Moreover, the various proposals for mortgage modification and partial principal forgiveness are not without historical precedent. In 1933, Pres. Franklin Roosevelt created the Home Owners Loan Corporation in response to the surge in home foreclosures. Over the next several years the HOLC purchased mortgages from lenders in exchange for government bonds. Hundreds of thousands of these loans were thereafter refinanced for longer terms at fixed interest rates and, in many instances, with principal reductions to 80% of appraised values. By the time the HOLC had completed selling off the loans and ceasing operations in 1951, it had actually made a small profit.
Few people will remember the HOLC, but many will recall the Farm Aid concerts begun in 1985 in response to a farm foreclosure crisis in the Midwest and Great Plains states. Record profits from agricultural exports during the 1970s generated demand for more farm land, leading in turn to higher land prices. In Iowa alone, the price per acre of farm land quadrupled between 1970 and 1982. Farmers accumulated significant debt to finance expansion and banks, eager to cash in on the boom, made huge loans largely in reliance on anticipated increases in land values. Sound familiar? When demand for farm products slackened beginning in the late 1970s, farm revenues became insufficient to service debt and land prices plummeted. The efforts of Willie Nelson, John Mellencamp, Neil Young and others brought pressure to bear on Congress, and in 1986 a new Chapter 12 became part of the bankruptcy code. Designed specifically for family farmers, it permitted the stripdown of secured debt, including debt encumbering a farmer’s residence. Chapter 12 became a permanent part of the bankruptcy code in 2005. The legislation did not produce the flood of farm bankruptcies predicted by its critics nor appreciably hamper the ability of farmers to obtain credit.

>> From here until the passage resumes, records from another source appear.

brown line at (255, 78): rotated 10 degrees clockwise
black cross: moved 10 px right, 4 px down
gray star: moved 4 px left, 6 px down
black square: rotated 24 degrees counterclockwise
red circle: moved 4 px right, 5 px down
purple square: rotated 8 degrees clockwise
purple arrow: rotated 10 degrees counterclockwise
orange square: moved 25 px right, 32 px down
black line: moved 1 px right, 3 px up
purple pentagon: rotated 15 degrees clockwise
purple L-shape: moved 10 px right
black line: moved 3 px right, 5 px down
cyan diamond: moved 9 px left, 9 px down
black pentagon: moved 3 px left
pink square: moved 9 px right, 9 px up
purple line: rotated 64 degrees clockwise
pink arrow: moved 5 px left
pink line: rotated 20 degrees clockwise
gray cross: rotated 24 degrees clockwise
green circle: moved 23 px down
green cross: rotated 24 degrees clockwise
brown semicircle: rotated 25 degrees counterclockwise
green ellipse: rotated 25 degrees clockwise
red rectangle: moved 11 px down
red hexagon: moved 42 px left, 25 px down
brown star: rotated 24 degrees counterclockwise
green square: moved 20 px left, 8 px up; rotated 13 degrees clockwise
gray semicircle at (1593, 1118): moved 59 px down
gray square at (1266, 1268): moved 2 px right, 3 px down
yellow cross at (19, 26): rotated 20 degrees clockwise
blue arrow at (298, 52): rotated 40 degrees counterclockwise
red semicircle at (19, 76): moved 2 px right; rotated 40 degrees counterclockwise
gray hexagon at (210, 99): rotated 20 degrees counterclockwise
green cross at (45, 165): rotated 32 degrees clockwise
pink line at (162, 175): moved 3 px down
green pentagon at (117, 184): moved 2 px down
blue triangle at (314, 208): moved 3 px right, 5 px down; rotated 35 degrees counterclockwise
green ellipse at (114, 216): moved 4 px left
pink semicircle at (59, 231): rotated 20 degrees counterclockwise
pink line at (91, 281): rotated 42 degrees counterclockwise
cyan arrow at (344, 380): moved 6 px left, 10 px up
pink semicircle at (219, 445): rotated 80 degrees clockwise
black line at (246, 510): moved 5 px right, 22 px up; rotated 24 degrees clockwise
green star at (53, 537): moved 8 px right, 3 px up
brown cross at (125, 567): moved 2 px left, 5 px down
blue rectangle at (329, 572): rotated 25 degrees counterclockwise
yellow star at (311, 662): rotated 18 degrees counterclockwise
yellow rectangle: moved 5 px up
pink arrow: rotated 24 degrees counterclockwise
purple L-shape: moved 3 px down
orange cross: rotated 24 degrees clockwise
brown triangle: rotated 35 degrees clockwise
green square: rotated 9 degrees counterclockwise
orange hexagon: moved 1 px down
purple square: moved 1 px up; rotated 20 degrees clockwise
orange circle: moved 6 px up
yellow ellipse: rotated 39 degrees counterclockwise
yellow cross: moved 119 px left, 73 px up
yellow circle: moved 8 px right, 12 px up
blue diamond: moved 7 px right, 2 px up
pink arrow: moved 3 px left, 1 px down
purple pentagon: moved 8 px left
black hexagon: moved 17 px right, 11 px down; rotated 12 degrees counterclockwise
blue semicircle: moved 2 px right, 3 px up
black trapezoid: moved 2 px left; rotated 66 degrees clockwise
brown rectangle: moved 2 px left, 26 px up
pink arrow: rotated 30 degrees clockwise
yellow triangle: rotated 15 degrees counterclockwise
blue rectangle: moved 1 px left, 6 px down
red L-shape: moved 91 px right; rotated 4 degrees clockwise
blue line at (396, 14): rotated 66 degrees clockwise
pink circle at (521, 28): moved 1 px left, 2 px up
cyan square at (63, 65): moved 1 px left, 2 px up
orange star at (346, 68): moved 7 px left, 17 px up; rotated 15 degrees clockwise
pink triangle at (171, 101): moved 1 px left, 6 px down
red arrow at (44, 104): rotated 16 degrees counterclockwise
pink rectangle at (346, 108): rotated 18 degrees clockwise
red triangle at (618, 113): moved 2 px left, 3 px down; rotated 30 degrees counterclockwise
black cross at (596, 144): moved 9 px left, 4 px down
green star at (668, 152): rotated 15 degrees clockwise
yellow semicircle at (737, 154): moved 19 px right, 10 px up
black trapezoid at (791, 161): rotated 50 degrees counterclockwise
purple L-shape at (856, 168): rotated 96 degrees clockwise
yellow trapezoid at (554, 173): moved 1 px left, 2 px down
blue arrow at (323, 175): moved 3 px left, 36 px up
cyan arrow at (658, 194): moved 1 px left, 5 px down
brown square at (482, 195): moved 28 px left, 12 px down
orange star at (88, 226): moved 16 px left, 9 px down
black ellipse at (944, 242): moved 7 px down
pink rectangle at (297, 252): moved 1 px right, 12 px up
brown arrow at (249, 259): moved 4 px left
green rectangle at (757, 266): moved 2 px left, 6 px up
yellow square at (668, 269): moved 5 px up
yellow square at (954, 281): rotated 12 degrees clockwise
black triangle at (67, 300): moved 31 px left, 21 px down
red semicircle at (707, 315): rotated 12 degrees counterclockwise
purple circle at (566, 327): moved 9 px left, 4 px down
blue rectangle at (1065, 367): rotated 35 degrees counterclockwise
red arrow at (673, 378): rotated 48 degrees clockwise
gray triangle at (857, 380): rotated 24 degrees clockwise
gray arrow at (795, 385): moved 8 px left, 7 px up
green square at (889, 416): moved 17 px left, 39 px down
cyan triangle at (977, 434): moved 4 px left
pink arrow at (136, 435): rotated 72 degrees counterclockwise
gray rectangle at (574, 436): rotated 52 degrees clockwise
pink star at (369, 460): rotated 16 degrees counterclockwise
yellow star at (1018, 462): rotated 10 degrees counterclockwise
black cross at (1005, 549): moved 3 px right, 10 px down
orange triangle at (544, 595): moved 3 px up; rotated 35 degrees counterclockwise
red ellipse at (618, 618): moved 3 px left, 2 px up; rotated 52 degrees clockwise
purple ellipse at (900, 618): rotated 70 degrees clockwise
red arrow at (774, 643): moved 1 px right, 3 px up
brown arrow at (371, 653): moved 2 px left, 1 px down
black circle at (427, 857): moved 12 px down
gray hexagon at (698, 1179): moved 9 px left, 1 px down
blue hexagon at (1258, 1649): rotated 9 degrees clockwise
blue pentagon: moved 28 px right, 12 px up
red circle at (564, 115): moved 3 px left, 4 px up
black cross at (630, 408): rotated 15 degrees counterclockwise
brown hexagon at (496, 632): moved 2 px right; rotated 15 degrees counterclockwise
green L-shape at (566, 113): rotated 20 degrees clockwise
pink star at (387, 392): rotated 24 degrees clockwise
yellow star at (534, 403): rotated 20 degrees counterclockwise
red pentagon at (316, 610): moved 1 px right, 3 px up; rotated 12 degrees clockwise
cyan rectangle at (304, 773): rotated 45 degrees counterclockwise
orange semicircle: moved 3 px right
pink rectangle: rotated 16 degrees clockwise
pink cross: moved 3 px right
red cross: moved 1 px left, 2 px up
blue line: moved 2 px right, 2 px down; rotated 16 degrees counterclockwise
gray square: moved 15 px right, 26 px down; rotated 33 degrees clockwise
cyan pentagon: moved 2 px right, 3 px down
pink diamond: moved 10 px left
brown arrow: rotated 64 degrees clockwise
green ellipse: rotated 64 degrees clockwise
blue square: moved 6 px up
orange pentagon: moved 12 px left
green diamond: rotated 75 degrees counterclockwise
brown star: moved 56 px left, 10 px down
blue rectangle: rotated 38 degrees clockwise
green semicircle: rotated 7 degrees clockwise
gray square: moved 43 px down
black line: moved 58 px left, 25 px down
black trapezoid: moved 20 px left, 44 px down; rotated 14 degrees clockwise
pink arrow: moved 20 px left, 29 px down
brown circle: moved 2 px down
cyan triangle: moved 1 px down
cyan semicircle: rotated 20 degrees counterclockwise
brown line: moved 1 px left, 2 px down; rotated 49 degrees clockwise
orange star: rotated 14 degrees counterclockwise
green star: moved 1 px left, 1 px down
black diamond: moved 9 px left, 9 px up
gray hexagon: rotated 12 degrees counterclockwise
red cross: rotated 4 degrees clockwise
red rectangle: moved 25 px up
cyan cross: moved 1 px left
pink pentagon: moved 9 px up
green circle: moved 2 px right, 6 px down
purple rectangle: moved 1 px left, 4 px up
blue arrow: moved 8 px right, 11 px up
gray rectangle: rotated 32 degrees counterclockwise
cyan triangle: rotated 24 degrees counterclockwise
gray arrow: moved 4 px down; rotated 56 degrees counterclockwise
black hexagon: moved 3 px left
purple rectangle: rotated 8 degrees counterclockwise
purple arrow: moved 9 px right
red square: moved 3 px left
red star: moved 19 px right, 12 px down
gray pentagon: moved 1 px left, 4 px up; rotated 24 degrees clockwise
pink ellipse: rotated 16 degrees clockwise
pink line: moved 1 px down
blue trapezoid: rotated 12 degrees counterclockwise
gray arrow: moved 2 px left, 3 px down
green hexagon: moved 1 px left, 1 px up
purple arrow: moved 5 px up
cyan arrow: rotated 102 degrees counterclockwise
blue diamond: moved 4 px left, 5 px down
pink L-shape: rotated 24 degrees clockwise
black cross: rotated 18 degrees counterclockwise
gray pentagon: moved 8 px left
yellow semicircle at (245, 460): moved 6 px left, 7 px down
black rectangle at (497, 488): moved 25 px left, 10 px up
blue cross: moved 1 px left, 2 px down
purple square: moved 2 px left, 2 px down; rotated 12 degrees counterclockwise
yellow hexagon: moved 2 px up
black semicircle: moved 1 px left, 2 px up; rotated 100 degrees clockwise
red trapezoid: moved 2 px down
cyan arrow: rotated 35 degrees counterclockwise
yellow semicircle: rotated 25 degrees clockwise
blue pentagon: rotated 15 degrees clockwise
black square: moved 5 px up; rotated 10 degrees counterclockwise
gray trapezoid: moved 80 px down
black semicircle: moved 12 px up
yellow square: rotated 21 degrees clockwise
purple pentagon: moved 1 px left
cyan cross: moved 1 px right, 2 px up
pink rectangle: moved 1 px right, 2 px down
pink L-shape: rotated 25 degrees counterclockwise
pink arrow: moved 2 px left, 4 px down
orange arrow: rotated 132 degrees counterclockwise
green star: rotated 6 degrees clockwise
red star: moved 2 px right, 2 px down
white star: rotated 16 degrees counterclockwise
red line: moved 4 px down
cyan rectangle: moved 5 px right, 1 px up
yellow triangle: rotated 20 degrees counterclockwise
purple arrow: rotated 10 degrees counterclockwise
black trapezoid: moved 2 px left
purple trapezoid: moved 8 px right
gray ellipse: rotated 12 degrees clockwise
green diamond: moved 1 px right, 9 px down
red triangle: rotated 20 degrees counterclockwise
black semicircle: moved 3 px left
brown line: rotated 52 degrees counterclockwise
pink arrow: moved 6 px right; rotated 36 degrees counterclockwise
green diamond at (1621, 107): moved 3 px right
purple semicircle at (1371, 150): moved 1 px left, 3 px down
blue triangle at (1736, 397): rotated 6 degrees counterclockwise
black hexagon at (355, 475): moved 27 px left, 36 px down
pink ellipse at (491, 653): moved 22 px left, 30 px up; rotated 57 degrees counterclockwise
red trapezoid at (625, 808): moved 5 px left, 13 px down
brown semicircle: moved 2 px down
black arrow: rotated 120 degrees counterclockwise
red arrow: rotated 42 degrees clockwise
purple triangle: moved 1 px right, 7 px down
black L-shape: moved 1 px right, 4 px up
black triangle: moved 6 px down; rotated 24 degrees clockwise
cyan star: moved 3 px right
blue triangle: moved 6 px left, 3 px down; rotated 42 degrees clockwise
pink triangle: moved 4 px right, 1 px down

The claim that underwater homeowners are “undeserving” of assistance or that providing that assistance will encourage irresponsible behavior is not a conclusion from evidence, but a moral judgment predicated upon a cynical view of human nature. And the myth of “sanctity of contract” no more justifies legislative inaction than the myth of “voter fraud” justifies voter suppression laws. As Justice Holmes once observed, “Nowhere is the confusion between legal and moral ideas more manifest than in the law of contract. . . . The duty to keep a contract at common law means a prediction that you must pay damages if you do not keep it-and nothing more.” Holmes, The Path of the Law, 10 Harvard L. Rev. 457, 462 (1897). Of course the duties imposed by a contract are to be taken seriously, but being overtaken by events over which one has no control is an increasingly common fact of life. Under such circumstances, the inability to continue meeting the payment terms in one’s home mortgage is not a mortal sin or cause for moral censure. It is instead an example of precisely the sort of difficulty for which bankruptcy laws were intended to provide relief.
A mortgage is not a sacred instrument and the housing crisis is not a moral dilemma, but an economic problem requiring economic solutions. There is no rational basis for compelling homeowners to adhere to a set of rules applicable to no one else. Mr. DeMarco and members of Congress need to climb down from their moral high horses and recognize that the needs of distressed homeowners are at least as important as the needs of holders of mortgage securities.